Sul punto, nel verbale del 21.10.2014, il collaboratore di giustizia Enrico De Rosa riferiva, dapprima, in merito a Bruno Martino, cugino dell’omonimo Fortunato, ucciso in un agguato mafioso. Bruno Martino era un imprenditore con vari interessi nell’edilizia, nel settore dei rifiuti e nella gestione degli esercizi di somministrazione di cibi e bevande; orbene, riferendo enea le sue co-interessenze mafiose, il De Rosa rendeva dichiarazioni anche sul conto del cugino Fortunato Martino, secondo una linea narrativa di apprezzabile genuinità che coinvolgeva l’odierno indagato nell’ambito del naturale sviluppo della propalazione attinente il cugino.

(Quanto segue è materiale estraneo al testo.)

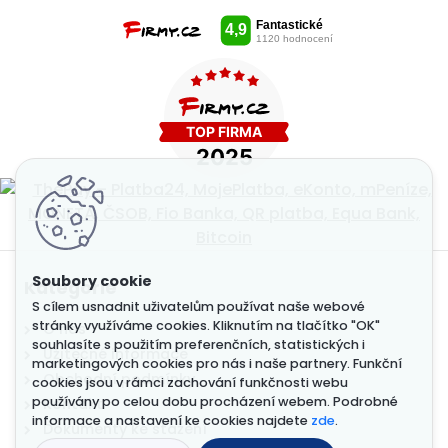
Kategorie
S cílem usnadnit uživatelům používat naše webové
stránky využíváme cookies. Kliknutím na tlačítko "OK"
O nás
souhlasíte s použitím preferenčních, statistických i
Užitečné informace
marketingových cookies pro nás i naše partnery. Funkční
Obchodní podmínky
cookies jsou v rámci zachování funkčnosti webu
používány po celou dobu procházení webem. Podrobné
Kontakt
informace a nastavení ke cookies najdete
zde
.
Dokumenty ke stažení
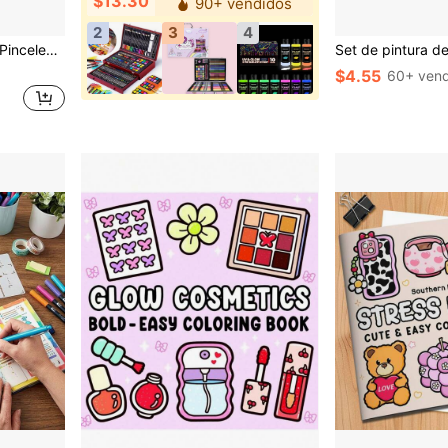
$13.30
90+ vendidos
2
3
4
pintura acrílica, pintura al óleo, acuarela, lienzo, arte de rocas y arte de uñas.
$4.55
60+ vend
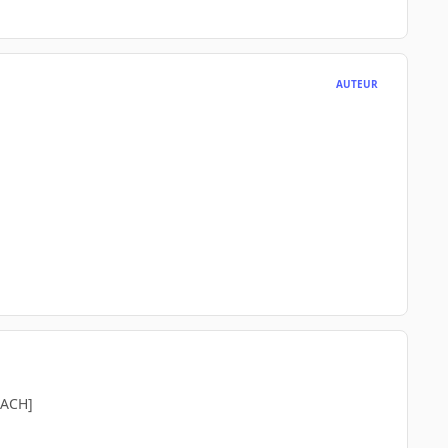
AUTEUR
 [ACH]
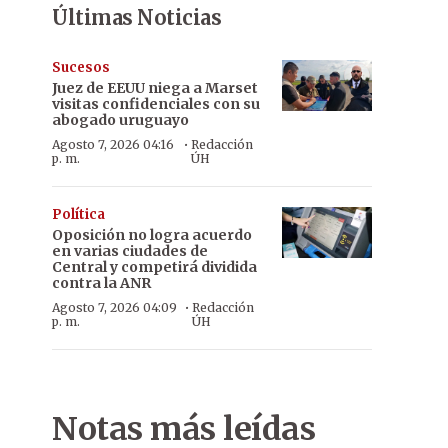
Últimas Noticias
Sucesos
Juez de EEUU niega a Marset
visitas confidenciales con su
abogado uruguayo
·
Agosto 7, 2026 04:16
Redacción
p. m.
ÚH
Política
Oposición no logra acuerdo
en varias ciudades de
Central y competirá dividida
contra la ANR
·
Agosto 7, 2026 04:09
Redacción
p. m.
ÚH
Notas más leídas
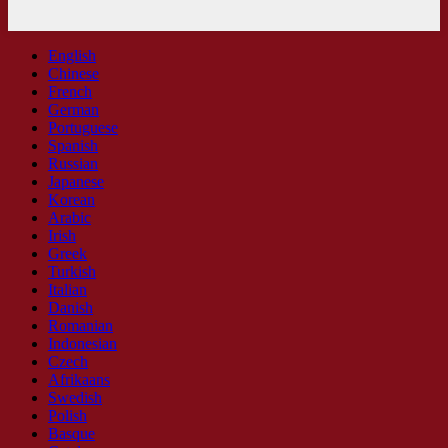
English
Chinese
French
German
Portuguese
Spanish
Russian
Japanese
Korean
Arabic
Irish
Greek
Turkish
Italian
Danish
Romanian
Indonesian
Czech
Afrikaans
Swedish
Polish
Basque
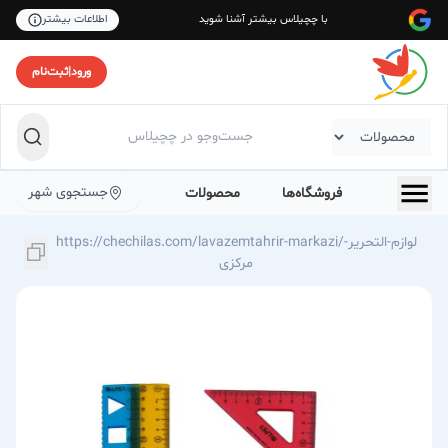
با چچیلاس بیشتر آشنا شوید
اطلاعات بیشتر
ورود
|
ثبت‌نام
جستجوی شهر
فروشگاه‌ها
محصولات
https://chechilas.com/lavazemtahrir-markazi/لوازم-التحریر-
مرکزی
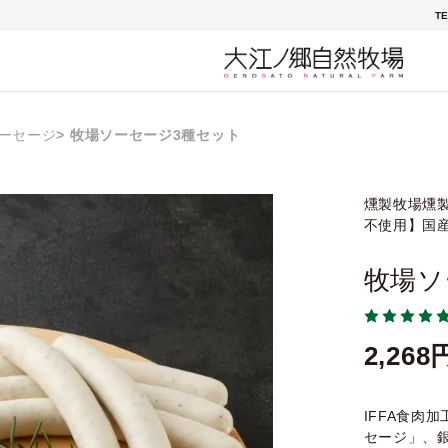
TE
ーセージ
牧場ソーセージ3種セット
燻製牧場燻
不使用】国
牧場ソ
2,268
IFFA食肉
セージ」、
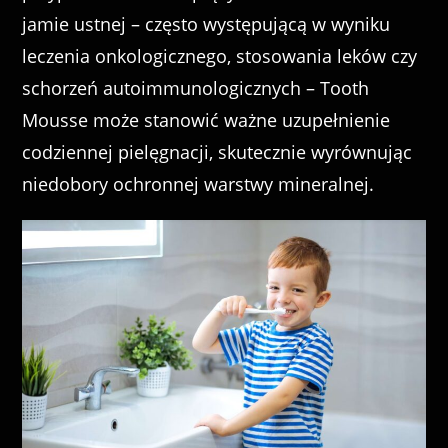
jamie ustnej – często występującą w wyniku
leczenia onkologicznego, stosowania leków czy
schorzeń autoimmunologicznych – Tooth
Mousse może stanowić ważne uzupełnienie
codziennej pielęgnacji, skutecznie wyrównując
niedobory ochronnej warstwy mineralnej.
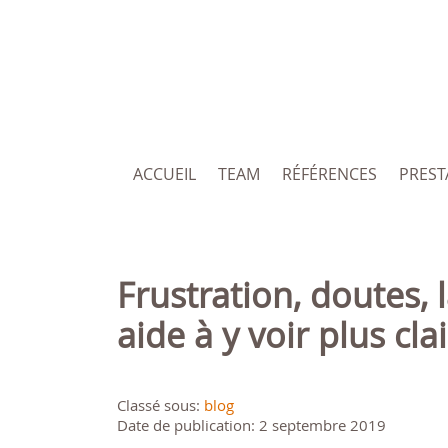
ACCUEIL
TEAM
RÉFÉRENCES
PREST
Frustration, doutes, lassitude au travail? Un bilan de compétences
aide à y voir plus clai
Classé sous:
blog
Date de publication: 2 septembre 2019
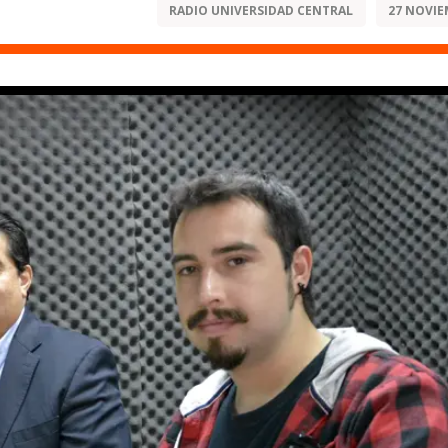
RADIO UNIVERSIDAD CENTRAL
27 NOVIE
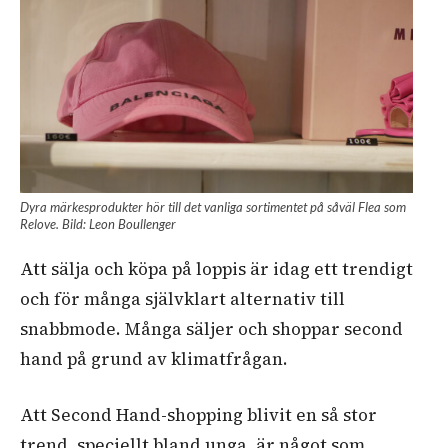
Dyra märkesprodukter hör till det vanliga sortimentet på såväl Flea som
Relove. Bild: Leon Boullenger
Att sälja och köpa på loppis är idag ett trendigt
och för många självklart alternativ till
snabbmode. Många säljer och shoppar second
hand på grund av klimatfrågan.
Att Second Hand-shopping blivit en så stor
trend, speciellt bland unga, är något som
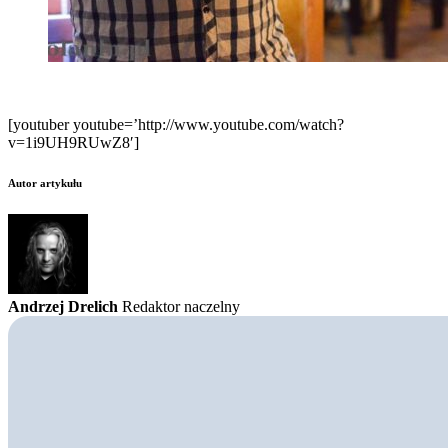
[youtuber youtube=’http://www.youtube.com/watch?
v=1i9UH9RUwZ8′]
Autor artykułu
Andrzej Drelich
Redaktor naczelny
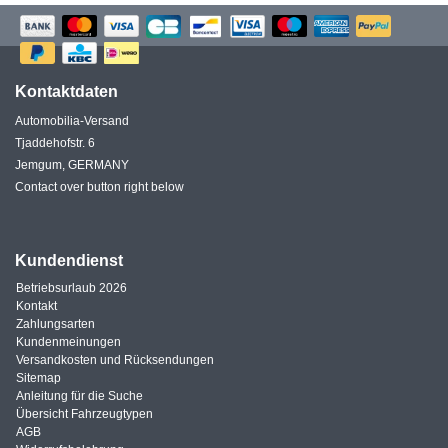
Kontaktdaten
Automobilia-Versand
Tjaddehofstr. 6
Jemgum, GERMANY
Contact over button right below
Kundendienst
Betriebsurlaub 2026
Kontakt
Zahlungsarten
Kundenmeinungen
Versandkosten und Rücksendungen
Sitemap
Anleitung für die Suche
Übersicht Fahrzeugtypen
AGB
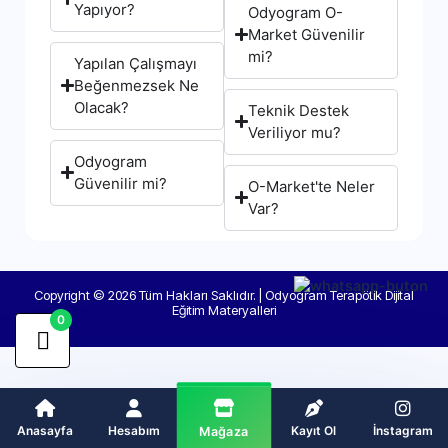
Yapıyor?
Odyogram O-
Market Güvenilir
mi?
Yapılan Çalışmayı
Beğenmezsek Ne
Olacak?
Teknik Destek
Veriliyor mu?
Odyogram
Güvenilir mi?
O-Market'te Neler
Var?
Copyright © 2026 Tüm Hakları Saklıdır. | Odyogram Terapötik Dijital
Eğitim Materyalleri
0
Anasayfa
Hesabım
Kayıt Ol
İnstagram
Mağaza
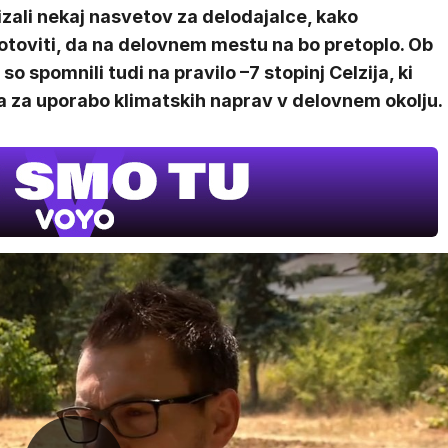
zali nekaj nasvetov za delodajalce, kako
otoviti, da na delovnem mestu na bo pretoplo. Ob
so spomnili tudi na pravilo –7 stopinj Celzija, ki
a za uporabo klimatskih naprav v delovnem okolju.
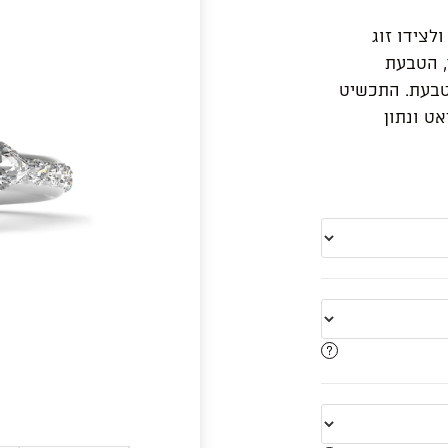
לצידו זוג
, הטבעת
טבעת. התכשיט
בודת יד בזהב לבן/צהוב/ורוד 14 קראט ונתון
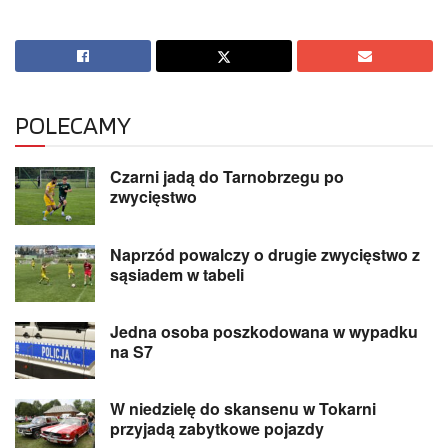
POLECAMY
Czarni jadą do Tarnobrzegu po
zwycięstwo
Naprzód powalczy o drugie zwycięstwo z
sąsiadem w tabeli
Jedna osoba poszkodowana w wypadku
na S7
W niedzielę do skansenu w Tokarni
przyjadą zabytkowe pojazdy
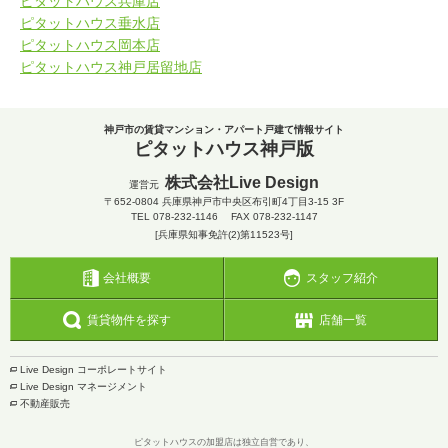
ピタットハウス兵庫店
ピタットハウス垂水店
ピタットハウス岡本店
ピタットハウス神戸居留地店
神戸市の賃貸マンション・アパート戸建て情報サイト
ピタットハウス神戸版
株式会社Live Design
運営元
〒652-0804
兵庫県神戸市中央区布引町4丁目3-15 3F
TEL
078-232-1146
FAX 078-232-1147
[兵庫県知事免許(2)第11523号]
会社概要
スタッフ紹介
賃貸物件を探す
店舗一覧
Live Design コーポレートサイト
Live Design マネージメント
不動産販売
ピタットハウスの加盟店は独立自営であり、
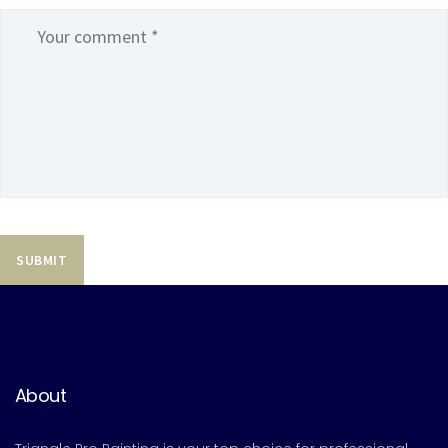
About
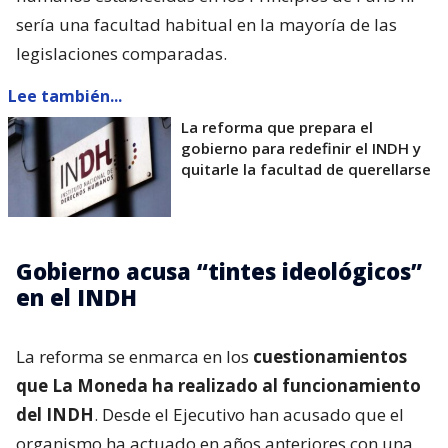
sería una facultad habitual en la mayoría de las
legislaciones comparadas.
Lee también...
La reforma que prepara el
gobierno para redefinir el INDH y
quitarle la facultad de querellarse
Gobierno acusa “tintes ideológicos”
en el INDH
La reforma se enmarca en los
cuestionamientos
que La Moneda ha realizado al funcionamiento
del INDH
. Desde el Ejecutivo han acusado que el
organismo ha actuado en años anteriores con una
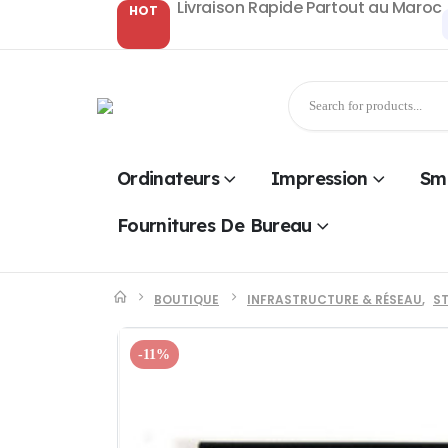
Livraison Rapide Partout au Maroc
HOT
Ordinateurs
Impression
Sm
Fournitures De Bureau
BOUTIQUE
INFRASTRUCTURE & RÉSEAU
,
S
-11%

Questi i passaggi salienti del verbale.

Le accuse ed il ruolo di Francesco Cozza

Anche l’ex capitano della Reggina Francesco Cozza è finito tra gli indagati nell’inchiesta ‘Planning‘.

Anche lui viene accusato di aver costituito un’associazione per delinquere – finalizzata alla commissione di una pluralità di delitti di trasferimento fraudolento di valori, riciclaggio, auto-riciclaggio, reimpiego – che era finalizzata a garantire a Giampiero Gangemi, Fortunato Martino, Domenico Giovanni Suraci, Vincenzo Lo Giudice e Marcello Brunozzi di governare e gestire i rapporti giuridici, quelli economici ed i flussi finanziari, conseguenti ai rapporti avviati ed a quelli da sviluppare in futuro dalla Business Group S.p.a. e dal gruppo imprese da questa gemmate o a questa collegate, in relazione all’avvio di una pluralità di centri commercial in Abruzzo, eludendo l ’applicazione delle misure di prevenzione patrimoniali ed avviando attività di riciclaggio e reimpiego dei proventi conseguiti in Reggio Calabria ed altri luoghi de! territorio nazionale, in sinergia con la Ndrangheta.

Francesco Cozza, Tiziana Spina e Di Giambattista Roberto, sono considerati partecipi dell’associazione, intestatari fittizi di partecipazioni sociali e ruoli amministrativi, funzionali a garantire a Giampiero Gangemi, Fortunato Martino, Domenico Giovanni Suraci, Vincenzo Lo Giudice e Marcello Brunozzi di eludere l’applicazione delle misure di prevenzione e di gestire i flussi finanziari conseguenti all’investimento finanziario.